1min chart trader is vulnerable to contra setups on 5min,15,60,240,Daily,Weekly etc.
Hello C6,
Similarly, those trading longer timeframes will often have shorter timeframe players taking the other side. Even in the strongest of secular trends, it is very unusual - to say the least - for a market to move solely and continuously in one direction in all time frames. The further you zoom out, the more potential traders there will be to push back against your position. Long a weekly breakout and think of all the daily / hourly players who are selling to you. Short a one minute breakdown and the tick scalpers will be buying from you.
It all comes down to perceived value and this will obviously vary enormously between participants. A 10 second ripple or a monthly tide actually look much the same (fractal) if you remove the chart periodicity. This is probably becuase human psychology is consistent regardless of time frame. So I would say there is no intrinsic advantage to playing longer timeframes, especially if you subscribe to the view that a longer term trade demands a wider stop loss.
(For the rare few that can pinpoint an entry on a fast chart, employ a "scalper" size stop and then ride it for a huge payoff on a slower chart there probably is an advantage. But that lies more in their skill than any benefits offered or not by a certain periodicity).
You might claim that the opportunity cost of one's time is a reason not to trade short time frames, but you should be paid more by a shorter time frame as you make yourself available to ride a larger number of smaller waves - increasing size apppropriately - than your less active adversary. The only disadvantage here is commission costs, but if they are low they are easily absorbed.
Noise? No such thing imho. Every trade counts and matters to someone. In fact the devil is often in the detail that many write off as meaningless.
It is true that fundamentals may drive longer time frames ... in this way I suppose they are more truthful, more reflective of the true value of an instrument, but truth could be said to be insignificant. What matters is finding something cheap / expensive by your criteria and then buying / selling it for a profit. Does it matter if the price progression "smoothed" by time is more honestly reflective of the instrument's true value? I would say not. What is last traded price, after all, other than a momentary consensus of value between those participating (or choosing not to - because they see no under- or overvaluation) at that time? The perceived value of the fundamental buy and holder will differ from that of the scalper but each has a fair and equal opportunity to profit from their view, regardless of what the instrument is actually "worth". Compared to similar properties that have been bought or sold in the last few weeks, my flat may be said to be worth 100k but if someone's only prepared to pay 90k and I want to sell it immediately, then the intrinsic value is somewhat irrelevant.

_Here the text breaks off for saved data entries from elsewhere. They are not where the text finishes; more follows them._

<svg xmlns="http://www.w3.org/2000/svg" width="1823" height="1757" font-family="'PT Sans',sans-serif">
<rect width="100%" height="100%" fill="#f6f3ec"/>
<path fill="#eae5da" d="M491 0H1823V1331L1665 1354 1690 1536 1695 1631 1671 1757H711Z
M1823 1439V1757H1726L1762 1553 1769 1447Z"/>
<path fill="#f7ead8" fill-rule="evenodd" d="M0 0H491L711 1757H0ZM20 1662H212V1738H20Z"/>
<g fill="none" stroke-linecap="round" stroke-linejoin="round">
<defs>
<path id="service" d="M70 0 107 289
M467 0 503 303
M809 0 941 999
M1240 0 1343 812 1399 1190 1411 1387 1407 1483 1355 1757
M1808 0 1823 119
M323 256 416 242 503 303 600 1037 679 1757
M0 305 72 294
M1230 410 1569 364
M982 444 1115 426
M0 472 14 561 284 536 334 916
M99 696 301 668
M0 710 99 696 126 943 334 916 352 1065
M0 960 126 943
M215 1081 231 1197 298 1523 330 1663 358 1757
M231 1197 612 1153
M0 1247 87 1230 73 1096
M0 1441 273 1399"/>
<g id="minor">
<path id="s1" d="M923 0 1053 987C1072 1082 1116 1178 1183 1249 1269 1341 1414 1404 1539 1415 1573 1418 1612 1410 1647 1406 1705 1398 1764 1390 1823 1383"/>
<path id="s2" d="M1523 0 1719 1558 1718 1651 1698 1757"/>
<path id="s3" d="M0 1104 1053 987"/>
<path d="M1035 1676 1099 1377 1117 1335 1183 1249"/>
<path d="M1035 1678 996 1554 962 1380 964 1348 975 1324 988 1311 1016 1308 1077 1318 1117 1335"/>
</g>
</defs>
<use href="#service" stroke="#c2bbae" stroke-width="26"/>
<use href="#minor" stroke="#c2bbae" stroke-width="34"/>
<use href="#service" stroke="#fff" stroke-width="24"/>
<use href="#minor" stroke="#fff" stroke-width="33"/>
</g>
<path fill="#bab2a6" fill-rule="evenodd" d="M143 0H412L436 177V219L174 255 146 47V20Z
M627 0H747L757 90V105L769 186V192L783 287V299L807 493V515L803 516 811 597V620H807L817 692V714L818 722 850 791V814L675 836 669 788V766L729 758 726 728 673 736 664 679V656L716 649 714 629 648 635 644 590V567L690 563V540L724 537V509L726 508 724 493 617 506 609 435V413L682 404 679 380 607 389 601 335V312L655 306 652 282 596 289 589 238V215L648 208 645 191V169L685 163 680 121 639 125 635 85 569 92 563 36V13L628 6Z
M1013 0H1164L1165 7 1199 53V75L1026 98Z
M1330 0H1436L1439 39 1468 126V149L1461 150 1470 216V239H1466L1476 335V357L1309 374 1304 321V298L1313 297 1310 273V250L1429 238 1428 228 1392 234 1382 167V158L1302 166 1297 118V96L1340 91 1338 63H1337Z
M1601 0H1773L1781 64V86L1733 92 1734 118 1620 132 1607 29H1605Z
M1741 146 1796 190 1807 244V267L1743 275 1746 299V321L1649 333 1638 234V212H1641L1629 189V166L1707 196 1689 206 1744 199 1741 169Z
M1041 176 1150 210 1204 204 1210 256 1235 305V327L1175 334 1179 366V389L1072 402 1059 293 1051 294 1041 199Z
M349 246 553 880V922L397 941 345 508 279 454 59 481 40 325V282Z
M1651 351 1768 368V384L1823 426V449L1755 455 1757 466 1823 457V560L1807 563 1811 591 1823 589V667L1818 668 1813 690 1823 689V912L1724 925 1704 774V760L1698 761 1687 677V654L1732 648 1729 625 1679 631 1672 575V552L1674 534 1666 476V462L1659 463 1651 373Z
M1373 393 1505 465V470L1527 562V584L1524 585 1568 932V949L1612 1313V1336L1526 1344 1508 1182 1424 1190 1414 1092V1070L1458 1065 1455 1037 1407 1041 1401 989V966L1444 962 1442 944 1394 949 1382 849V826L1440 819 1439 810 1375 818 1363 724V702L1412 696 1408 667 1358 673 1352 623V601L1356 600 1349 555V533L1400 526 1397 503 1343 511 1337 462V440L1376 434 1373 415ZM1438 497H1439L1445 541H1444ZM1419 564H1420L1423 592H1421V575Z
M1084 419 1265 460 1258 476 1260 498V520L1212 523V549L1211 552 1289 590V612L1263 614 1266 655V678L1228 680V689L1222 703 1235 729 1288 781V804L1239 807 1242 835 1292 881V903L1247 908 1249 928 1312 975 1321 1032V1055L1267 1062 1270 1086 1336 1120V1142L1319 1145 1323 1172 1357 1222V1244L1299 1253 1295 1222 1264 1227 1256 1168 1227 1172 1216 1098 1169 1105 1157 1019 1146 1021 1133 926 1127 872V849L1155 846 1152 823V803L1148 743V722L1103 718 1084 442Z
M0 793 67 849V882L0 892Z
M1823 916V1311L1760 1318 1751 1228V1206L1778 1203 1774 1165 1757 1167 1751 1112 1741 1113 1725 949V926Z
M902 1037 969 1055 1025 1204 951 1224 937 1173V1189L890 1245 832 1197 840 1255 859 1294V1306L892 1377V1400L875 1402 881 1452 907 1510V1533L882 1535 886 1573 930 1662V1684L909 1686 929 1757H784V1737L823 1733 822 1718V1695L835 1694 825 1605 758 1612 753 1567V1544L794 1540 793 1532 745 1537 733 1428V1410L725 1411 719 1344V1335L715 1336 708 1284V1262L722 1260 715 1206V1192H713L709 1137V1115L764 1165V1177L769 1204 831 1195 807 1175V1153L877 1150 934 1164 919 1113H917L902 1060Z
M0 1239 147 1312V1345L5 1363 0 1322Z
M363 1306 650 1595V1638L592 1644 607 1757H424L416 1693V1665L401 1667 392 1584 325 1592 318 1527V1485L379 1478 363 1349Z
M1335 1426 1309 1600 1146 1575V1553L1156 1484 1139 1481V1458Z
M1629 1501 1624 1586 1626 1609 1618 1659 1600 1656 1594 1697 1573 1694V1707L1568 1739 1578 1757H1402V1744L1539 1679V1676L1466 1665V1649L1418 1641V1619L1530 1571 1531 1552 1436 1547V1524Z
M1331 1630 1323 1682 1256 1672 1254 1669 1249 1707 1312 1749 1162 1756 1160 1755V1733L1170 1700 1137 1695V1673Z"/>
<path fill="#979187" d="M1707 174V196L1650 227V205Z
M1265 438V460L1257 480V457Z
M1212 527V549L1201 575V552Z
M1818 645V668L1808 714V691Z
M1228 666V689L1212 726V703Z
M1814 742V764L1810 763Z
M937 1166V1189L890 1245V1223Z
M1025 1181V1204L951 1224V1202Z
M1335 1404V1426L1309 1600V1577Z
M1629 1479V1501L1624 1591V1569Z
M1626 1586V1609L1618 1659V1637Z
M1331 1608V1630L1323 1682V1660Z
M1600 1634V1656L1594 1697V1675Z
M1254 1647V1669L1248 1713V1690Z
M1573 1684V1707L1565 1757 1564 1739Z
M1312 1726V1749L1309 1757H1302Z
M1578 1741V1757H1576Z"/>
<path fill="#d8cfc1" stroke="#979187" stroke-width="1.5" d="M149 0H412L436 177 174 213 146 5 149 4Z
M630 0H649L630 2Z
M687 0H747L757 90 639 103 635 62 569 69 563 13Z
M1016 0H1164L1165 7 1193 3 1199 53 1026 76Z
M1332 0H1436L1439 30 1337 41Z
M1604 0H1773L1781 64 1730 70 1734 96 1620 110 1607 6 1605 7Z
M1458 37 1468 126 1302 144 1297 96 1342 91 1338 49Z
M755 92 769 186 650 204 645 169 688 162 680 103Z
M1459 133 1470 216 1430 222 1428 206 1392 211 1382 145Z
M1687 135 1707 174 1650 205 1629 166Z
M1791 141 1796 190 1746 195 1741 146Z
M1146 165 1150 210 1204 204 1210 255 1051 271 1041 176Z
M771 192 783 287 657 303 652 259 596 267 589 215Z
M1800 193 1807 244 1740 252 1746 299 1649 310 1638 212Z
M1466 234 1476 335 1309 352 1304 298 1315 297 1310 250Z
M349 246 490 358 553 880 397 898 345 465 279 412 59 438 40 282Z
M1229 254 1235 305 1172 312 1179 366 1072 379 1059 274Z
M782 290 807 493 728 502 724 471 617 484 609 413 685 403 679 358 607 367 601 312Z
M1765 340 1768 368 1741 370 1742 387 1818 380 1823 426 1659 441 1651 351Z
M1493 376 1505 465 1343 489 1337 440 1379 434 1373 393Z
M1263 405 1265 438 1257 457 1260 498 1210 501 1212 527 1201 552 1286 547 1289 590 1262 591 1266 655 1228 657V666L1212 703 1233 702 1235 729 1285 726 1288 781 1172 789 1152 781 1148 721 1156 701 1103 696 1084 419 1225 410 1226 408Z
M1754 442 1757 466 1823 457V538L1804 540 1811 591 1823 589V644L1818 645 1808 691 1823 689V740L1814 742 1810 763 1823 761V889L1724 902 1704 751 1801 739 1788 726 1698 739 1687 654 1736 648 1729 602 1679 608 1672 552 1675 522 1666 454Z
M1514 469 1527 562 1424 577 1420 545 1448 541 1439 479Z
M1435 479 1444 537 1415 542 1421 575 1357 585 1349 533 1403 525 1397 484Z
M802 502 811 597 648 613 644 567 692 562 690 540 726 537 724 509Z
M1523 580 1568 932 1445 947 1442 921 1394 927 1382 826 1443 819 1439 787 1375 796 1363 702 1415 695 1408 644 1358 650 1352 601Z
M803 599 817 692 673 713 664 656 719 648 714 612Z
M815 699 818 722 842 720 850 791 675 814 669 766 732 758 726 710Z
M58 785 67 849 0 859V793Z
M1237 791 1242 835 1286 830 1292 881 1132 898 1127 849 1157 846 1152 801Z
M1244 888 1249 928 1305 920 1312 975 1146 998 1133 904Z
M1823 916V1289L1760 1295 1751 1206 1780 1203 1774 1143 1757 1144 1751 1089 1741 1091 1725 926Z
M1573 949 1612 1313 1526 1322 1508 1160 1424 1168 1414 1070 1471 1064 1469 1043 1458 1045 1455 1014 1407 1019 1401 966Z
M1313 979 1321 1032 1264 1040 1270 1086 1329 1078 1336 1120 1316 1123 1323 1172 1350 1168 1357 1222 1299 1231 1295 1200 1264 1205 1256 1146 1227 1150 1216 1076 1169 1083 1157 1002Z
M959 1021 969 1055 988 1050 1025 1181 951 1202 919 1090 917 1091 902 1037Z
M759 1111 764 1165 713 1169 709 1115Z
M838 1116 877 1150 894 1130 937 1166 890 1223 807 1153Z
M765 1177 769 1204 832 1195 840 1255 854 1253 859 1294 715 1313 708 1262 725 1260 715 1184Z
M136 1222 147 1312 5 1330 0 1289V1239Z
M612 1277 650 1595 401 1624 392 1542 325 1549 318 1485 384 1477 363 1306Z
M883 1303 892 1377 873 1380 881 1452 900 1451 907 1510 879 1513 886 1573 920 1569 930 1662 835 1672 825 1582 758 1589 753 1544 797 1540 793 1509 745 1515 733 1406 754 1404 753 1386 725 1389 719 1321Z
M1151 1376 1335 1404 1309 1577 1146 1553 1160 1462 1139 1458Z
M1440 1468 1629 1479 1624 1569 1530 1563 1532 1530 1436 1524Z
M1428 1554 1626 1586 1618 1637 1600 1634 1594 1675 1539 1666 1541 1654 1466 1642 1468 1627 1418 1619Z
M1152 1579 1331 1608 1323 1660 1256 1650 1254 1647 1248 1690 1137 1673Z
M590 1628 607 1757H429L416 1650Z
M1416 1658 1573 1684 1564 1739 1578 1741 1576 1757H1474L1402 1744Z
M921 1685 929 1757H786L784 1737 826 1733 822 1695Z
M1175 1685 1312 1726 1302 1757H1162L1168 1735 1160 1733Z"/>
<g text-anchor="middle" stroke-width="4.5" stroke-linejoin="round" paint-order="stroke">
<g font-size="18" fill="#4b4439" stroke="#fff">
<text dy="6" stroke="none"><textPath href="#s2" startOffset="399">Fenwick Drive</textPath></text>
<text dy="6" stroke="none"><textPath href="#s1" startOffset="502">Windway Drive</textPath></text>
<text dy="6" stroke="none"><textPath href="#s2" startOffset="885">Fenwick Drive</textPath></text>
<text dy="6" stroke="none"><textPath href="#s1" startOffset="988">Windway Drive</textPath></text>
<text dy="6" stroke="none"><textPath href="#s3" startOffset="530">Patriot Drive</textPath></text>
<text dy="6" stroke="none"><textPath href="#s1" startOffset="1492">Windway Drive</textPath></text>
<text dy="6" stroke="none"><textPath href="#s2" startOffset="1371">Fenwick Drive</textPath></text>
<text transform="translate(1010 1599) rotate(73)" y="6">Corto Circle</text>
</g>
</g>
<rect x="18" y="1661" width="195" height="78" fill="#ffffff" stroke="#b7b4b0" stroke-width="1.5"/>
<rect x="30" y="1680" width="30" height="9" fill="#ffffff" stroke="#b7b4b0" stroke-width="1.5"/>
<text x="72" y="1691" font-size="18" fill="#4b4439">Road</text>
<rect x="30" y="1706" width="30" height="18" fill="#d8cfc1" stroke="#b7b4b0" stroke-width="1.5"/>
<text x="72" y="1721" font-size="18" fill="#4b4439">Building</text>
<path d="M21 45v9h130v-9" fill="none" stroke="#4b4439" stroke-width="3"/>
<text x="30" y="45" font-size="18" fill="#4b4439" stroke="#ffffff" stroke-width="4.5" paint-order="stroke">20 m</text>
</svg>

But ....does a particular time frame (or zone, at least) hold temporary dominance and offer the best R:R at any given time? I would say yes it does. For instance the 15 min is strongly trending with clean waves so you trade that until it starts to congest; in the congestion you go for 2 or 5 minute and trade the range; but suddenly there is an FOMC decision so you switch down to 10 seconds for a few minutes until things settle. In each case you can vary your size to keep the capital at risk reasonably constant. Flexibility is helpful as it allows you to adapt to the size of the current waves and conditions ... until they change, which they invariably do to keep us on our toes.
All imho.
Interesting topic Tubbs, cheers for bringing it up ... and is your trading floor for locals only?